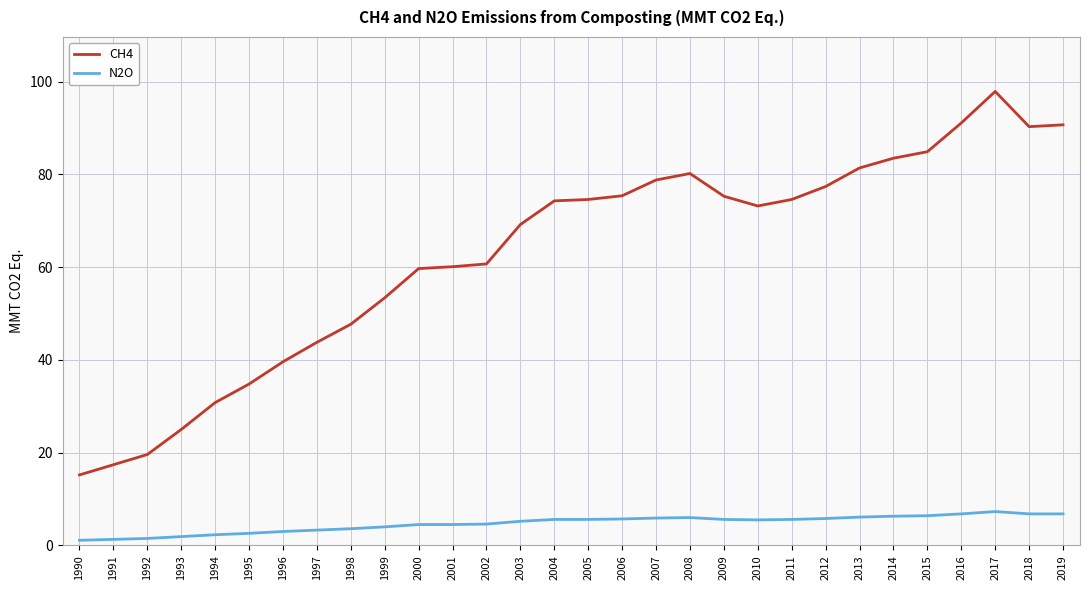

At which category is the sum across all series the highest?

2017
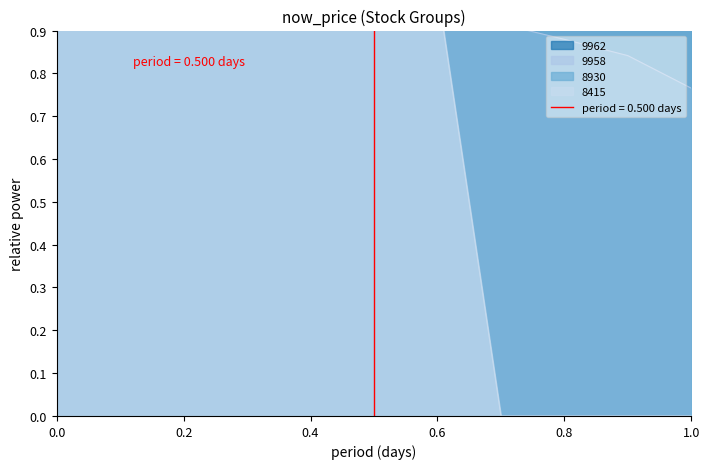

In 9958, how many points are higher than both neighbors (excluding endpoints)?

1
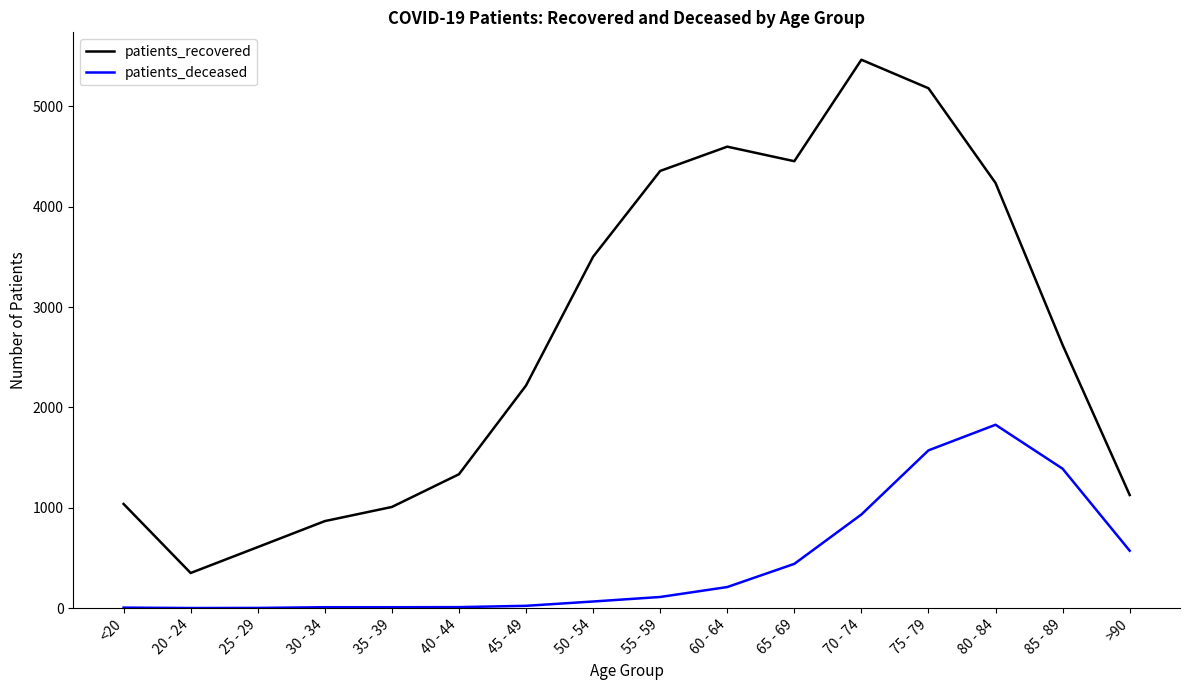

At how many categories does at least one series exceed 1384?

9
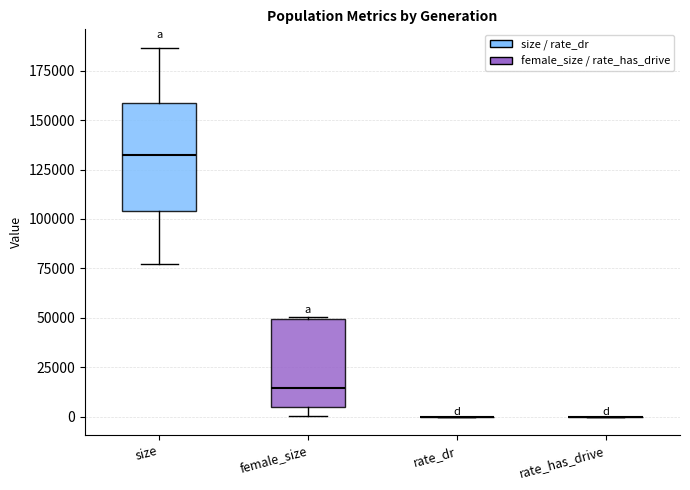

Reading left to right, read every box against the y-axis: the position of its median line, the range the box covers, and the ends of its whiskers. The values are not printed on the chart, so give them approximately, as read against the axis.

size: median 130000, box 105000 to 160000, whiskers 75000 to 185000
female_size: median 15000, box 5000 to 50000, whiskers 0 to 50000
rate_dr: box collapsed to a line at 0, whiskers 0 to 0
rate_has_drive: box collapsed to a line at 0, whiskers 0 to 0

== == ==

- _Required action_
Rewrite every one of the entries above with "series" changed to "groups" wherever it occurs, keeping everything else the same. Omit the pictures.

- _Reply_
At which category is the sum across all groups the highest?

2017

In 9958, how many points are higher than both neighbors (excluding endpoints)?

1

At how many categories does at least one groups exceed 1384?

9

Reading left to right, read every box against the y-axis: the position of its median line, the range the box covers, and the ends of its whiskers. The values are not printed on the chart, so give them approximately, as read against the axis.

size: median 130000, box 105000 to 160000, whiskers 75000 to 185000
female_size: median 15000, box 5000 to 50000, whiskers 0 to 50000
rate_dr: box collapsed to a line at 0, whiskers 0 to 0
rate_has_drive: box collapsed to a line at 0, whiskers 0 to 0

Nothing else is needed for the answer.